Musically, Ghosts breaks little new ground for Cowboy Junkies. The group’s sound is still built around Margo Timmins’ gorgeous voice, which slides like honey over Michael Timmins’ emotionally wrought guitar and Peter Timmins’ unerring percussion. “Slides like honey”, by the way, is in reference to Neil Young’s famous “honey slides”, a snooze-inducing combination of marijuana and honey that was apparently consumed heavily during the On The Beach sessions. Not that I’ve ever tried one, but I’d like to think that the effect of this concoction is not unlike the narcotized bliss of Cowboy Junkies at their most mellow. Check out, by the way, their magnificent cover of one of my favourite Neil Young songs, “Helpless”, on the bonus disc of 2004’s One Soul Now.

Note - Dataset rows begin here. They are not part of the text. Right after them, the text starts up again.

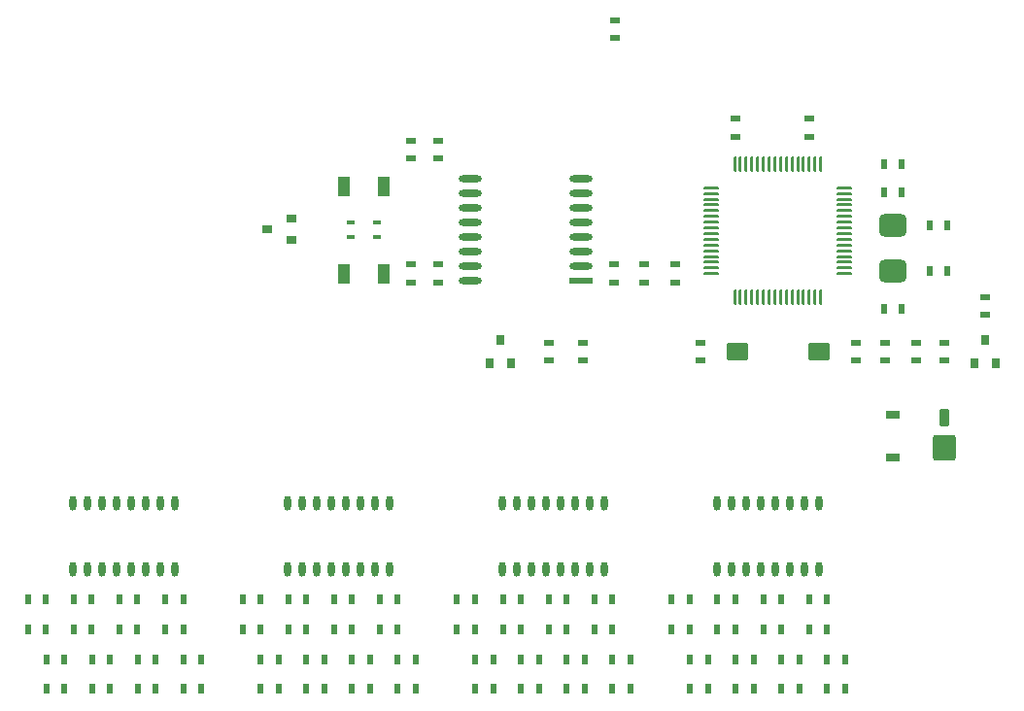
<source format=gtp>
G04*
G04 #@! TF.GenerationSoftware,Altium Limited,Altium Designer,22.2.1 (43)*
G04*
G04 Layer_Color=8421504*
%FSAX44Y44*%
%MOMM*%
G71*
G04*
G04 #@! TF.SameCoordinates,097045FE-6C59-462F-8A7E-8FAF3A3C29C4*
G04*
G04*
G04 #@! TF.FilePolarity,Positive*
G04*
G01*
G75*
%ADD16R,0.9000X0.6000*%
%ADD17R,0.7000X0.9000*%
%ADD18R,0.8000X0.4000*%
%ADD19R,0.9000X0.7000*%
%ADD20R,0.6000X0.9000*%
%ADD21O,0.6000X1.3000*%
%ADD22R,1.1000X1.7000*%
%ADD23O,0.2540X1.5000*%
%ADD24O,1.5000X0.2540*%
G04:AMPARAMS|DCode=25|XSize=2mm|YSize=2.4mm|CornerRadius=0.5mm|HoleSize=0mm|Usage=FLASHONLY|Rotation=270.000|XOffset=0mm|YOffset=0mm|HoleType=Round|Shape=RoundedRectangle|*
%AMROUNDEDRECTD25*
21,1,2.0000,1.4000,0,0,270.0*
21,1,1.0000,2.4000,0,0,270.0*
1,1,1.0000,-0.7000,-0.5000*
1,1,1.0000,-0.7000,0.5000*
1,1,1.0000,0.7000,0.5000*
1,1,1.0000,0.7000,-0.5000*
%
%ADD25ROUNDEDRECTD25*%
%ADD26O,2.0000X0.6000*%
%ADD27R,2.0000X0.6000*%
G04:AMPARAMS|DCode=28|XSize=1.6mm|YSize=1.8mm|CornerRadius=0.16mm|HoleSize=0mm|Usage=FLASHONLY|Rotation=90.000|XOffset=0mm|YOffset=0mm|HoleType=Round|Shape=RoundedRectangle|*
%AMROUNDEDRECTD28*
21,1,1.6000,1.4800,0,0,90.0*
21,1,1.2800,1.8000,0,0,90.0*
1,1,0.3200,0.7400,0.6400*
1,1,0.3200,0.7400,-0.6400*
1,1,0.3200,-0.7400,-0.6400*
1,1,0.3200,-0.7400,0.6400*
%
%ADD28ROUNDEDRECTD28*%
%ADD29R,1.2000X0.7000*%
G04:AMPARAMS|DCode=30|XSize=1.5mm|YSize=0.8mm|CornerRadius=0.08mm|HoleSize=0mm|Usage=FLASHONLY|Rotation=90.000|XOffset=0mm|YOffset=0mm|HoleType=Round|Shape=RoundedRectangle|*
%AMROUNDEDRECTD30*
21,1,1.5000,0.6400,0,0,90.0*
21,1,1.3400,0.8000,0,0,90.0*
1,1,0.1600,0.3200,0.6700*
1,1,0.1600,0.3200,-0.6700*
1,1,0.1600,-0.3200,-0.6700*
1,1,0.1600,-0.3200,0.6700*
%
%ADD30ROUNDEDRECTD30*%
G04:AMPARAMS|DCode=31|XSize=2.2mm|YSize=2mm|CornerRadius=0.2mm|HoleSize=0mm|Usage=FLASHONLY|Rotation=90.000|XOffset=0mm|YOffset=0mm|HoleType=Round|Shape=RoundedRectangle|*
%AMROUNDEDRECTD31*
21,1,2.2000,1.6000,0,0,90.0*
21,1,1.8000,2.0000,0,0,90.0*
1,1,0.4000,0.8000,0.9000*
1,1,0.4000,0.8000,-0.9000*
1,1,0.4000,-0.8000,-0.9000*
1,1,0.4000,-0.8000,0.9000*
%
%ADD31ROUNDEDRECTD31*%
D16*
X01308000Y01318800D02*
D03*
Y01303200D02*
D03*
X01250000Y01022200D02*
D03*
Y01037800D02*
D03*
X01280250Y01022200D02*
D03*
Y01037800D02*
D03*
X01154000Y01198200D02*
D03*
Y01213800D02*
D03*
X01130000Y01198200D02*
D03*
Y01213800D02*
D03*
X01154000Y01090200D02*
D03*
Y01105800D02*
D03*
X01130000Y01090200D02*
D03*
Y01105800D02*
D03*
X01360000Y01090200D02*
D03*
Y01105800D02*
D03*
X01333000Y01090200D02*
D03*
Y01105800D02*
D03*
X01307000D02*
D03*
Y01090200D02*
D03*
X01630502Y01077800D02*
D03*
Y01062200D02*
D03*
X01595000Y01022200D02*
D03*
Y01037800D02*
D03*
X01570000Y01022200D02*
D03*
Y01037800D02*
D03*
X01543000Y01022200D02*
D03*
Y01037800D02*
D03*
X01518000Y01022200D02*
D03*
Y01037800D02*
D03*
X01412500Y01232800D02*
D03*
Y01217200D02*
D03*
X01477500Y01232800D02*
D03*
Y01217200D02*
D03*
X01382000Y01037800D02*
D03*
Y01022200D02*
D03*
D17*
X01198250Y01019500D02*
D03*
X01217250D02*
D03*
X01207750Y01040500D02*
D03*
X01630500Y01040500D02*
D03*
X01640000Y01019500D02*
D03*
X01621000D02*
D03*
D18*
X01100500Y01130000D02*
D03*
X01077500D02*
D03*
X01100500Y01143000D02*
D03*
X01077500D02*
D03*
D19*
X01005000Y01136498D02*
D03*
X01026000Y01145998D02*
D03*
Y01126998D02*
D03*
D20*
X01452800Y00762000D02*
D03*
X01468400D02*
D03*
X01477000Y00814000D02*
D03*
X01492600D02*
D03*
X01437067D02*
D03*
X01452667D02*
D03*
X01397133D02*
D03*
X01412733D02*
D03*
X01357200D02*
D03*
X01372800D02*
D03*
X01290000D02*
D03*
X01305600D02*
D03*
X01250067D02*
D03*
X01265667D02*
D03*
X01210133D02*
D03*
X01225733D02*
D03*
X01170200D02*
D03*
X01185800D02*
D03*
X01103000D02*
D03*
X01118600D02*
D03*
X01063067D02*
D03*
X01078667D02*
D03*
X01023133D02*
D03*
X01038733D02*
D03*
X00983200D02*
D03*
X00998800D02*
D03*
X00916000D02*
D03*
X00931600D02*
D03*
X00876067D02*
D03*
X00891667D02*
D03*
X00836133D02*
D03*
X00851733D02*
D03*
X00796200D02*
D03*
X00811800D02*
D03*
X01477000Y00788000D02*
D03*
X01492600D02*
D03*
X01437067Y00788000D02*
D03*
X01452667D02*
D03*
X01397133D02*
D03*
X01412733D02*
D03*
X01357200D02*
D03*
X01372800D02*
D03*
X01290000D02*
D03*
X01305600D02*
D03*
X01210133D02*
D03*
X01225733D02*
D03*
X01170200D02*
D03*
X01185800D02*
D03*
X01103000D02*
D03*
X01118600D02*
D03*
X01063067D02*
D03*
X01078667D02*
D03*
X01023133D02*
D03*
X01038733D02*
D03*
X00916000D02*
D03*
X00931600D02*
D03*
X00876067D02*
D03*
X00891667D02*
D03*
X00836133D02*
D03*
X00851733D02*
D03*
X00796200D02*
D03*
X00811800D02*
D03*
X01250067D02*
D03*
X01265667D02*
D03*
X01413000Y00762000D02*
D03*
X01428600D02*
D03*
X01373200D02*
D03*
X01388800D02*
D03*
X01305600D02*
D03*
X01321200D02*
D03*
X01265800D02*
D03*
X01281400D02*
D03*
X01226000D02*
D03*
X01241600D02*
D03*
X01186200D02*
D03*
X01201800D02*
D03*
X01118600D02*
D03*
X01134200D02*
D03*
X01039000D02*
D03*
X01054600D02*
D03*
X00999200D02*
D03*
X01014800D02*
D03*
X00931600D02*
D03*
X00947200D02*
D03*
X00891800D02*
D03*
X00907400D02*
D03*
X00852000D02*
D03*
X00867600D02*
D03*
X00812200D02*
D03*
X00827800D02*
D03*
X01078800D02*
D03*
X01094400D02*
D03*
X01452800Y00736000D02*
D03*
X01468400D02*
D03*
X01413000D02*
D03*
X01428600D02*
D03*
X01373200D02*
D03*
X01388800D02*
D03*
X01265800D02*
D03*
X01281400D02*
D03*
X01226000D02*
D03*
X01241600D02*
D03*
X01186200D02*
D03*
X01201800D02*
D03*
X01078800D02*
D03*
X01094400D02*
D03*
X01039000D02*
D03*
X01054600D02*
D03*
X00999200D02*
D03*
X01014800D02*
D03*
X00891800D02*
D03*
X00907400D02*
D03*
X00852000D02*
D03*
X00867600D02*
D03*
X00812200D02*
D03*
X00827800D02*
D03*
X01492600Y00762000D02*
D03*
X01508200D02*
D03*
X00931600Y00736000D02*
D03*
X00947200D02*
D03*
X01118600D02*
D03*
X01134200D02*
D03*
X01492600D02*
D03*
X01508200D02*
D03*
X01305600D02*
D03*
X01321200D02*
D03*
X01557800Y01193000D02*
D03*
X01542200D02*
D03*
X01557800Y01169000D02*
D03*
X01542200D02*
D03*
X01582200Y01140000D02*
D03*
X01597800D02*
D03*
X01582200Y01100000D02*
D03*
X01597800D02*
D03*
X01542200Y01067000D02*
D03*
X01557800D02*
D03*
X00998800Y00788000D02*
D03*
X00983200D02*
D03*
D21*
X01396600Y00840400D02*
D03*
X01409300D02*
D03*
X01422000D02*
D03*
X01434700D02*
D03*
X01447400D02*
D03*
X01460100D02*
D03*
X01472800D02*
D03*
X01485500D02*
D03*
Y00897900D02*
D03*
X01472800D02*
D03*
X01460100D02*
D03*
X01447400D02*
D03*
X01434700D02*
D03*
X01422000D02*
D03*
X01409300D02*
D03*
X01396600D02*
D03*
X00835600D02*
D03*
X00848300D02*
D03*
X00861000D02*
D03*
X00873700D02*
D03*
X00886400D02*
D03*
X00899100D02*
D03*
X00911800D02*
D03*
X00924500D02*
D03*
Y00840400D02*
D03*
X00911800D02*
D03*
X00899100D02*
D03*
X00886400D02*
D03*
X00873700D02*
D03*
X00861000D02*
D03*
X00848300D02*
D03*
X00835600D02*
D03*
X01022600Y00897900D02*
D03*
X01035300D02*
D03*
X01048000D02*
D03*
X01060700D02*
D03*
X01073400D02*
D03*
X01086100D02*
D03*
X01098800D02*
D03*
X01111500D02*
D03*
Y00840400D02*
D03*
X01098800D02*
D03*
X01086100D02*
D03*
X01073400D02*
D03*
X01060700D02*
D03*
X01048000D02*
D03*
X01035300D02*
D03*
X01022600D02*
D03*
X01209600Y00897900D02*
D03*
X01222300D02*
D03*
X01235000D02*
D03*
X01247700D02*
D03*
X01260400D02*
D03*
X01273100D02*
D03*
X01285800D02*
D03*
X01298500D02*
D03*
Y00840400D02*
D03*
X01285800D02*
D03*
X01273100D02*
D03*
X01260400D02*
D03*
X01247700D02*
D03*
X01235000D02*
D03*
X01222300D02*
D03*
X01209600D02*
D03*
D22*
X01106000Y01174000D02*
D03*
X01072000D02*
D03*
X01072000Y01098000D02*
D03*
X01106000D02*
D03*
D23*
X01442500Y01077000D02*
D03*
X01437500D02*
D03*
X01432500D02*
D03*
X01427500D02*
D03*
X01422500D02*
D03*
X01417500D02*
D03*
X01412500D02*
D03*
X01447500D02*
D03*
X01482500D02*
D03*
X01452500D02*
D03*
X01457500D02*
D03*
X01462500D02*
D03*
X01467500D02*
D03*
X01472500D02*
D03*
X01477500D02*
D03*
X01487500D02*
D03*
X01442500Y01193000D02*
D03*
X01437500D02*
D03*
X01432500D02*
D03*
X01427500D02*
D03*
X01422500D02*
D03*
X01417500D02*
D03*
X01412500D02*
D03*
X01447500D02*
D03*
X01452500D02*
D03*
X01457500D02*
D03*
X01462500D02*
D03*
X01467500D02*
D03*
X01472500D02*
D03*
X01477500D02*
D03*
X01482500D02*
D03*
X01487500D02*
D03*
D24*
X01392000Y01097500D02*
D03*
Y01102500D02*
D03*
Y01107500D02*
D03*
Y01112500D02*
D03*
Y01117500D02*
D03*
Y01122500D02*
D03*
Y01127500D02*
D03*
Y01132500D02*
D03*
Y01137500D02*
D03*
Y01142500D02*
D03*
Y01147500D02*
D03*
Y01152500D02*
D03*
Y01157500D02*
D03*
Y01162500D02*
D03*
Y01167500D02*
D03*
Y01172500D02*
D03*
X01508000Y01097500D02*
D03*
Y01102500D02*
D03*
Y01107500D02*
D03*
Y01112500D02*
D03*
Y01117500D02*
D03*
Y01122500D02*
D03*
Y01127500D02*
D03*
Y01132500D02*
D03*
Y01137500D02*
D03*
Y01142500D02*
D03*
Y01147500D02*
D03*
Y01152500D02*
D03*
Y01157500D02*
D03*
Y01162500D02*
D03*
Y01167500D02*
D03*
Y01172500D02*
D03*
D25*
X01550000Y01100000D02*
D03*
Y01140000D02*
D03*
D26*
X01182100Y01180301D02*
D03*
X01278100D02*
D03*
X01182100Y01091401D02*
D03*
X01278100Y01116801D02*
D03*
Y01129501D02*
D03*
Y01104101D02*
D03*
Y01167601D02*
D03*
X01182100Y01104101D02*
D03*
X01182100Y01116801D02*
D03*
X01182100Y01129501D02*
D03*
X01278100Y01154901D02*
D03*
Y01142201D02*
D03*
X01182100Y01167601D02*
D03*
Y01154901D02*
D03*
Y01142201D02*
D03*
D27*
X01278100Y01091401D02*
D03*
D28*
X01485625Y01030000D02*
D03*
X01414375D02*
D03*
D29*
X01549875Y00975000D02*
D03*
Y00938000D02*
D03*
D30*
X01595000Y00972500D02*
D03*
D31*
Y00946500D02*
D03*
M02*

</source>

Lyrically, too, there are no major surprises in store. Michael Timmins has long been one of the most profoundly literate and affecting lyricists in rock, his texts resonant with absence, loss and regret. And here in these songs Timmins speaks bravely and eloquently about one of the most traumatic experiences anyone can undergo, the death of a parent. As Margo sings with paralysing self-doubt on “Desire Lines”: “Was it love that drew us in? Was it love that she’d impart? All I know is that these ghosts, piece by piece, are pulling me apart.” Elsewhere, the sepulchral, piano-led “Breathing” could almost serve as an epitaph for those lost to Covid-19: “I watched your chest and stomach heaving, I know this is not right.” Of course, the group also know how to cut loose when they want to. “(You Don’t Get To) Do It Again” is a fiery rocker with an insanely catchy refrain and searing guitar from Timmins, while “This Dog Barks” is marked by furious riffing and hectic fiddle work.

The problem is that at just over 30 minutes long, the album feels frustratingly slight. What’s more, of its eight tracks, two are basically superfluous. One song, “The Possessed”, was already released on the CD, but not the vinyl version, of All That Reckoning – which is presumably why it’s now been added to what was originally planned as a vinyl-only release. Lyrically chilling, its presence on Ghosts nevertheless feels unearned due to its piffling ukulele accompaniment – an objection that applies even more forcefully to the album’s closer, “Ornette Coleman”, which has the dubious distinction of being possibly the most inconsequential song Cowboy Junkies have ever put their name to. The rest is fine stuff, although it will certainly make more sense in its originally intended form as an appendix to All That Reckoning than it does as an album in its own right.